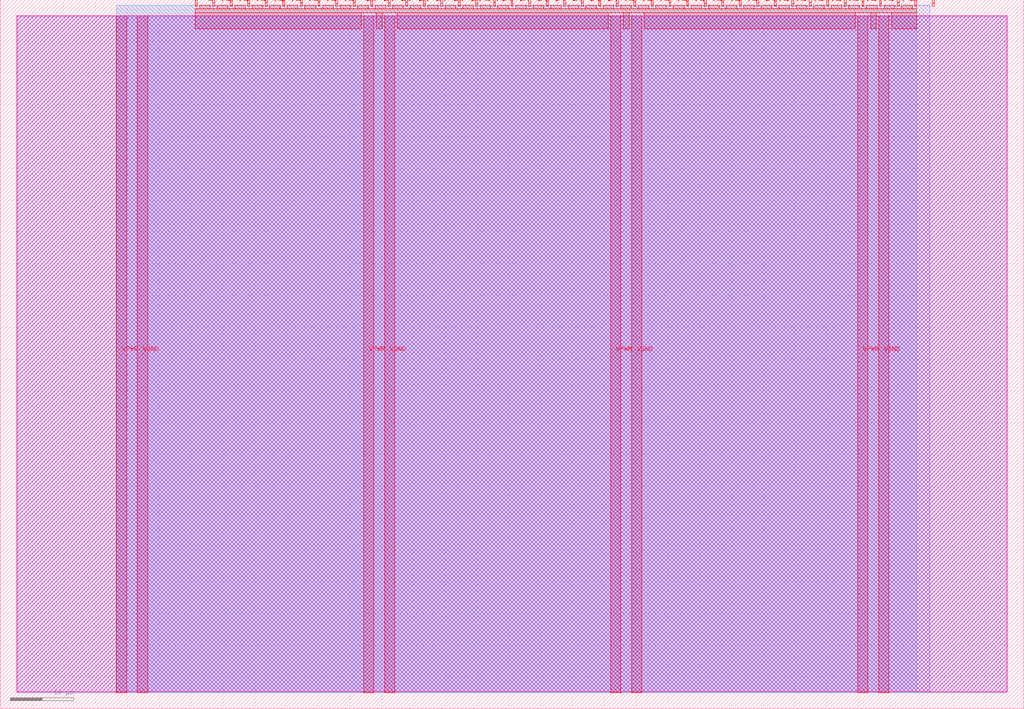
<source format=lef>
VERSION 5.7 ;
  NOWIREEXTENSIONATPIN ON ;
  DIVIDERCHAR "/" ;
  BUSBITCHARS "[]" ;
MACRO tt_um_wokwi_442977842875423745
  CLASS BLOCK ;
  FOREIGN tt_um_wokwi_442977842875423745 ;
  ORIGIN 0.000 0.000 ;
  SIZE 161.000 BY 111.520 ;
  PIN VGND
    DIRECTION INOUT ;
    USE GROUND ;
    PORT
      LAYER met4 ;
        RECT 21.580 2.480 23.180 109.040 ;
    END
    PORT
      LAYER met4 ;
        RECT 60.450 2.480 62.050 109.040 ;
    END
    PORT
      LAYER met4 ;
        RECT 99.320 2.480 100.920 109.040 ;
    END
    PORT
      LAYER met4 ;
        RECT 138.190 2.480 139.790 109.040 ;
    END
  END VGND
  PIN VPWR
    DIRECTION INOUT ;
    USE POWER ;
    PORT
      LAYER met4 ;
        RECT 18.280 2.480 19.880 109.040 ;
    END
    PORT
      LAYER met4 ;
        RECT 57.150 2.480 58.750 109.040 ;
    END
    PORT
      LAYER met4 ;
        RECT 96.020 2.480 97.620 109.040 ;
    END
    PORT
      LAYER met4 ;
        RECT 134.890 2.480 136.490 109.040 ;
    END
  END VPWR
  PIN clk
    DIRECTION INPUT ;
    USE SIGNAL ;
    ANTENNAGATEAREA 0.852000 ;
    PORT
      LAYER met4 ;
        RECT 143.830 110.520 144.130 111.520 ;
    END
  END clk
  PIN ena
    DIRECTION INPUT ;
    USE SIGNAL ;
    PORT
      LAYER met4 ;
        RECT 146.590 110.520 146.890 111.520 ;
    END
  END ena
  PIN rst_n
    DIRECTION INPUT ;
    USE SIGNAL ;
    PORT
      LAYER met4 ;
        RECT 141.070 110.520 141.370 111.520 ;
    END
  END rst_n
  PIN ui_in[0]
    DIRECTION INPUT ;
    USE SIGNAL ;
    ANTENNAGATEAREA 0.196500 ;
    PORT
      LAYER met4 ;
        RECT 138.310 110.520 138.610 111.520 ;
    END
  END ui_in[0]
  PIN ui_in[1]
    DIRECTION INPUT ;
    USE SIGNAL ;
    ANTENNAGATEAREA 0.196500 ;
    PORT
      LAYER met4 ;
        RECT 135.550 110.520 135.850 111.520 ;
    END
  END ui_in[1]
  PIN ui_in[2]
    DIRECTION INPUT ;
    USE SIGNAL ;
    ANTENNAGATEAREA 0.196500 ;
    PORT
      LAYER met4 ;
        RECT 132.790 110.520 133.090 111.520 ;
    END
  END ui_in[2]
  PIN ui_in[3]
    DIRECTION INPUT ;
    USE SIGNAL ;
    PORT
      LAYER met4 ;
        RECT 130.030 110.520 130.330 111.520 ;
    END
  END ui_in[3]
  PIN ui_in[4]
    DIRECTION INPUT ;
    USE SIGNAL ;
    PORT
      LAYER met4 ;
        RECT 127.270 110.520 127.570 111.520 ;
    END
  END ui_in[4]
  PIN ui_in[5]
    DIRECTION INPUT ;
    USE SIGNAL ;
    ANTENNAGATEAREA 0.159000 ;
    PORT
      LAYER met4 ;
        RECT 124.510 110.520 124.810 111.520 ;
    END
  END ui_in[5]
  PIN ui_in[6]
    DIRECTION INPUT ;
    USE SIGNAL ;
    ANTENNAGATEAREA 0.159000 ;
    PORT
      LAYER met4 ;
        RECT 121.750 110.520 122.050 111.520 ;
    END
  END ui_in[6]
  PIN ui_in[7]
    DIRECTION INPUT ;
    USE SIGNAL ;
    ANTENNAGATEAREA 0.159000 ;
    PORT
      LAYER met4 ;
        RECT 118.990 110.520 119.290 111.520 ;
    END
  END ui_in[7]
  PIN uio_in[0]
    DIRECTION INPUT ;
    USE SIGNAL ;
    PORT
      LAYER met4 ;
        RECT 116.230 110.520 116.530 111.520 ;
    END
  END uio_in[0]
  PIN uio_in[1]
    DIRECTION INPUT ;
    USE SIGNAL ;
    PORT
      LAYER met4 ;
        RECT 113.470 110.520 113.770 111.520 ;
    END
  END uio_in[1]
  PIN uio_in[2]
    DIRECTION INPUT ;
    USE SIGNAL ;
    PORT
      LAYER met4 ;
        RECT 110.710 110.520 111.010 111.520 ;
    END
  END uio_in[2]
  PIN uio_in[3]
    DIRECTION INPUT ;
    USE SIGNAL ;
    PORT
      LAYER met4 ;
        RECT 107.950 110.520 108.250 111.520 ;
    END
  END uio_in[3]
  PIN uio_in[4]
    DIRECTION INPUT ;
    USE SIGNAL ;
    PORT
      LAYER met4 ;
        RECT 105.190 110.520 105.490 111.520 ;
    END
  END uio_in[4]
  PIN uio_in[5]
    DIRECTION INPUT ;
    USE SIGNAL ;
    PORT
      LAYER met4 ;
        RECT 102.430 110.520 102.730 111.520 ;
    END
  END uio_in[5]
  PIN uio_in[6]
    DIRECTION INPUT ;
    USE SIGNAL ;
    PORT
      LAYER met4 ;
        RECT 99.670 110.520 99.970 111.520 ;
    END
  END uio_in[6]
  PIN uio_in[7]
    DIRECTION INPUT ;
    USE SIGNAL ;
    PORT
      LAYER met4 ;
        RECT 96.910 110.520 97.210 111.520 ;
    END
  END uio_in[7]
  PIN uio_oe[0]
    DIRECTION OUTPUT ;
    USE SIGNAL ;
    PORT
      LAYER met4 ;
        RECT 49.990 110.520 50.290 111.520 ;
    END
  END uio_oe[0]
  PIN uio_oe[1]
    DIRECTION OUTPUT ;
    USE SIGNAL ;
    PORT
      LAYER met4 ;
        RECT 47.230 110.520 47.530 111.520 ;
    END
  END uio_oe[1]
  PIN uio_oe[2]
    DIRECTION OUTPUT ;
    USE SIGNAL ;
    PORT
      LAYER met4 ;
        RECT 44.470 110.520 44.770 111.520 ;
    END
  END uio_oe[2]
  PIN uio_oe[3]
    DIRECTION OUTPUT ;
    USE SIGNAL ;
    PORT
      LAYER met4 ;
        RECT 41.710 110.520 42.010 111.520 ;
    END
  END uio_oe[3]
  PIN uio_oe[4]
    DIRECTION OUTPUT ;
    USE SIGNAL ;
    PORT
      LAYER met4 ;
        RECT 38.950 110.520 39.250 111.520 ;
    END
  END uio_oe[4]
  PIN uio_oe[5]
    DIRECTION OUTPUT ;
    USE SIGNAL ;
    PORT
      LAYER met4 ;
        RECT 36.190 110.520 36.490 111.520 ;
    END
  END uio_oe[5]
  PIN uio_oe[6]
    DIRECTION OUTPUT ;
    USE SIGNAL ;
    PORT
      LAYER met4 ;
        RECT 33.430 110.520 33.730 111.520 ;
    END
  END uio_oe[6]
  PIN uio_oe[7]
    DIRECTION OUTPUT ;
    USE SIGNAL ;
    PORT
      LAYER met4 ;
        RECT 30.670 110.520 30.970 111.520 ;
    END
  END uio_oe[7]
  PIN uio_out[0]
    DIRECTION OUTPUT ;
    USE SIGNAL ;
    PORT
      LAYER met4 ;
        RECT 72.070 110.520 72.370 111.520 ;
    END
  END uio_out[0]
  PIN uio_out[1]
    DIRECTION OUTPUT ;
    USE SIGNAL ;
    PORT
      LAYER met4 ;
        RECT 69.310 110.520 69.610 111.520 ;
    END
  END uio_out[1]
  PIN uio_out[2]
    DIRECTION OUTPUT ;
    USE SIGNAL ;
    PORT
      LAYER met4 ;
        RECT 66.550 110.520 66.850 111.520 ;
    END
  END uio_out[2]
  PIN uio_out[3]
    DIRECTION OUTPUT ;
    USE SIGNAL ;
    PORT
      LAYER met4 ;
        RECT 63.790 110.520 64.090 111.520 ;
    END
  END uio_out[3]
  PIN uio_out[4]
    DIRECTION OUTPUT ;
    USE SIGNAL ;
    PORT
      LAYER met4 ;
        RECT 61.030 110.520 61.330 111.520 ;
    END
  END uio_out[4]
  PIN uio_out[5]
    DIRECTION OUTPUT ;
    USE SIGNAL ;
    PORT
      LAYER met4 ;
        RECT 58.270 110.520 58.570 111.520 ;
    END
  END uio_out[5]
  PIN uio_out[6]
    DIRECTION OUTPUT ;
    USE SIGNAL ;
    PORT
      LAYER met4 ;
        RECT 55.510 110.520 55.810 111.520 ;
    END
  END uio_out[6]
  PIN uio_out[7]
    DIRECTION OUTPUT ;
    USE SIGNAL ;
    PORT
      LAYER met4 ;
        RECT 52.750 110.520 53.050 111.520 ;
    END
  END uio_out[7]
  PIN uo_out[0]
    DIRECTION OUTPUT ;
    USE SIGNAL ;
    ANTENNADIFFAREA 0.445500 ;
    PORT
      LAYER met4 ;
        RECT 94.150 110.520 94.450 111.520 ;
    END
  END uo_out[0]
  PIN uo_out[1]
    DIRECTION OUTPUT ;
    USE SIGNAL ;
    ANTENNADIFFAREA 0.445500 ;
    PORT
      LAYER met4 ;
        RECT 91.390 110.520 91.690 111.520 ;
    END
  END uo_out[1]
  PIN uo_out[2]
    DIRECTION OUTPUT ;
    USE SIGNAL ;
    ANTENNADIFFAREA 0.445500 ;
    PORT
      LAYER met4 ;
        RECT 88.630 110.520 88.930 111.520 ;
    END
  END uo_out[2]
  PIN uo_out[3]
    DIRECTION OUTPUT ;
    USE SIGNAL ;
    PORT
      LAYER met4 ;
        RECT 85.870 110.520 86.170 111.520 ;
    END
  END uo_out[3]
  PIN uo_out[4]
    DIRECTION OUTPUT ;
    USE SIGNAL ;
    PORT
      LAYER met4 ;
        RECT 83.110 110.520 83.410 111.520 ;
    END
  END uo_out[4]
  PIN uo_out[5]
    DIRECTION OUTPUT ;
    USE SIGNAL ;
    ANTENNADIFFAREA 0.445500 ;
    PORT
      LAYER met4 ;
        RECT 80.350 110.520 80.650 111.520 ;
    END
  END uo_out[5]
  PIN uo_out[6]
    DIRECTION OUTPUT ;
    USE SIGNAL ;
    ANTENNADIFFAREA 0.445500 ;
    PORT
      LAYER met4 ;
        RECT 77.590 110.520 77.890 111.520 ;
    END
  END uo_out[6]
  PIN uo_out[7]
    DIRECTION OUTPUT ;
    USE SIGNAL ;
    ANTENNADIFFAREA 0.445500 ;
    PORT
      LAYER met4 ;
        RECT 74.830 110.520 75.130 111.520 ;
    END
  END uo_out[7]
  OBS
      LAYER nwell ;
        RECT 2.570 2.635 158.430 108.990 ;
      LAYER li1 ;
        RECT 2.760 2.635 158.240 108.885 ;
      LAYER met1 ;
        RECT 2.760 2.480 158.240 109.040 ;
      LAYER met2 ;
        RECT 18.310 2.535 146.180 110.685 ;
      LAYER met3 ;
        RECT 18.290 2.555 144.170 110.665 ;
      LAYER met4 ;
        RECT 31.370 110.120 33.030 110.665 ;
        RECT 34.130 110.120 35.790 110.665 ;
        RECT 36.890 110.120 38.550 110.665 ;
        RECT 39.650 110.120 41.310 110.665 ;
        RECT 42.410 110.120 44.070 110.665 ;
        RECT 45.170 110.120 46.830 110.665 ;
        RECT 47.930 110.120 49.590 110.665 ;
        RECT 50.690 110.120 52.350 110.665 ;
        RECT 53.450 110.120 55.110 110.665 ;
        RECT 56.210 110.120 57.870 110.665 ;
        RECT 58.970 110.120 60.630 110.665 ;
        RECT 61.730 110.120 63.390 110.665 ;
        RECT 64.490 110.120 66.150 110.665 ;
        RECT 67.250 110.120 68.910 110.665 ;
        RECT 70.010 110.120 71.670 110.665 ;
        RECT 72.770 110.120 74.430 110.665 ;
        RECT 75.530 110.120 77.190 110.665 ;
        RECT 78.290 110.120 79.950 110.665 ;
        RECT 81.050 110.120 82.710 110.665 ;
        RECT 83.810 110.120 85.470 110.665 ;
        RECT 86.570 110.120 88.230 110.665 ;
        RECT 89.330 110.120 90.990 110.665 ;
        RECT 92.090 110.120 93.750 110.665 ;
        RECT 94.850 110.120 96.510 110.665 ;
        RECT 97.610 110.120 99.270 110.665 ;
        RECT 100.370 110.120 102.030 110.665 ;
        RECT 103.130 110.120 104.790 110.665 ;
        RECT 105.890 110.120 107.550 110.665 ;
        RECT 108.650 110.120 110.310 110.665 ;
        RECT 111.410 110.120 113.070 110.665 ;
        RECT 114.170 110.120 115.830 110.665 ;
        RECT 116.930 110.120 118.590 110.665 ;
        RECT 119.690 110.120 121.350 110.665 ;
        RECT 122.450 110.120 124.110 110.665 ;
        RECT 125.210 110.120 126.870 110.665 ;
        RECT 127.970 110.120 129.630 110.665 ;
        RECT 130.730 110.120 132.390 110.665 ;
        RECT 133.490 110.120 135.150 110.665 ;
        RECT 136.250 110.120 137.910 110.665 ;
        RECT 139.010 110.120 140.670 110.665 ;
        RECT 141.770 110.120 143.430 110.665 ;
        RECT 30.655 109.440 144.145 110.120 ;
        RECT 30.655 106.935 56.750 109.440 ;
        RECT 59.150 106.935 60.050 109.440 ;
        RECT 62.450 106.935 95.620 109.440 ;
        RECT 98.020 106.935 98.920 109.440 ;
        RECT 101.320 106.935 134.490 109.440 ;
        RECT 136.890 106.935 137.790 109.440 ;
        RECT 140.190 106.935 144.145 109.440 ;
  END
END tt_um_wokwi_442977842875423745
END LIBRARY


</source>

--------------------

** Goal of the exercise **
Print the lines above from the one with "RECT 36.190 110.520 36.490 111.520 ;" through the one with "END uio_out[7]", both included, exactly as written and nothing more.

** Task result **
        RECT 36.190 110.520 36.490 111.520 ;
    END
  END uio_oe[5]
  PIN uio_oe[6]
    DIRECTION OUTPUT ;
    USE SIGNAL ;
    PORT
      LAYER met4 ;
        RECT 33.430 110.520 33.730 111.520 ;
    END
  END uio_oe[6]
  PIN uio_oe[7]
    DIRECTION OUTPUT ;
    USE SIGNAL ;
    PORT
      LAYER met4 ;
        RECT 30.670 110.520 30.970 111.520 ;
    END
  END uio_oe[7]
  PIN uio_out[0]
    DIRECTION OUTPUT ;
    USE SIGNAL ;
    PORT
      LAYER met4 ;
        RECT 72.070 110.520 72.370 111.520 ;
    END
  END uio_out[0]
  PIN uio_out[1]
    DIRECTION OUTPUT ;
    USE SIGNAL ;
    PORT
      LAYER met4 ;
        RECT 69.310 110.520 69.610 111.520 ;
    END
  END uio_out[1]
  PIN uio_out[2]
    DIRECTION OUTPUT ;
    USE SIGNAL ;
    PORT
      LAYER met4 ;
        RECT 66.550 110.520 66.850 111.520 ;
    END
  END uio_out[2]
  PIN uio_out[3]
    DIRECTION OUTPUT ;
    USE SIGNAL ;
    PORT
      LAYER met4 ;
        RECT 63.790 110.520 64.090 111.520 ;
    END
  END uio_out[3]
  PIN uio_out[4]
    DIRECTION OUTPUT ;
    USE SIGNAL ;
    PORT
      LAYER met4 ;
        RECT 61.030 110.520 61.330 111.520 ;
    END
  END uio_out[4]
  PIN uio_out[5]
    DIRECTION OUTPUT ;
    USE SIGNAL ;
    PORT
      LAYER met4 ;
        RECT 58.270 110.520 58.570 111.520 ;
    END
  END uio_out[5]
  PIN uio_out[6]
    DIRECTION OUTPUT ;
    USE SIGNAL ;
    PORT
      LAYER met4 ;
        RECT 55.510 110.520 55.810 111.520 ;
    END
  END uio_out[6]
  PIN uio_out[7]
    DIRECTION OUTPUT ;
    USE SIGNAL ;
    PORT
      LAYER met4 ;
        RECT 52.750 110.520 53.050 111.520 ;
    END
  END uio_out[7]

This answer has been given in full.